What I’ve been listening to lately

  • Wadada Leo Smith – America’s National Parks. Smith’s trumpet and Ashley Waters’ cello lead the quintet through a series of pieces that are as extended and spacious as the parks they celebrate. Adam Shatz’s recent profile of Smith is a great primer on his work and quiet aesthetic.
  • Albert King – I’ll Play The Blues For You. Blues purists criticize this 1972 live album for being too funky (the backing band is the Bar-Kays, who were also working with Isaac Hayes at the time), while for funk aficionados it is too much blues guitar. For the rest of us, the mix is just right–absolutely ripping.
  • Freddie Hubbard & Stanley Turrentine – In Concert. Jazz-funk fusion is mostly not really my thing, but an old friend recently reminded of this 1973 album, which is a classic of the genre. Ron Carter’s bassline on “Povo” in particular is unbelievably groovy.
  • Ernest Ranglin – Guitar In Ernest.
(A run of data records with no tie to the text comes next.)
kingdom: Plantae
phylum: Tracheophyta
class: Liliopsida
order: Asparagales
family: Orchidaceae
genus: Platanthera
This reissue of a 1965 recording gives us a rare chance to hear the reggae guitar master in a more straightahead jazz context; his virtuosity is always astounding.
  • Clark Terry – Color Changes. This is an old favorite that recently popped up on the playlist again. Terry’s octet emphasizes tone color and ensemble work, creating a sound something like a straightahead Sun Ra Arkestra, or a modernized version of Ellington’s small bands. I could listen to 20 more albums like this, but sadly there is only the one.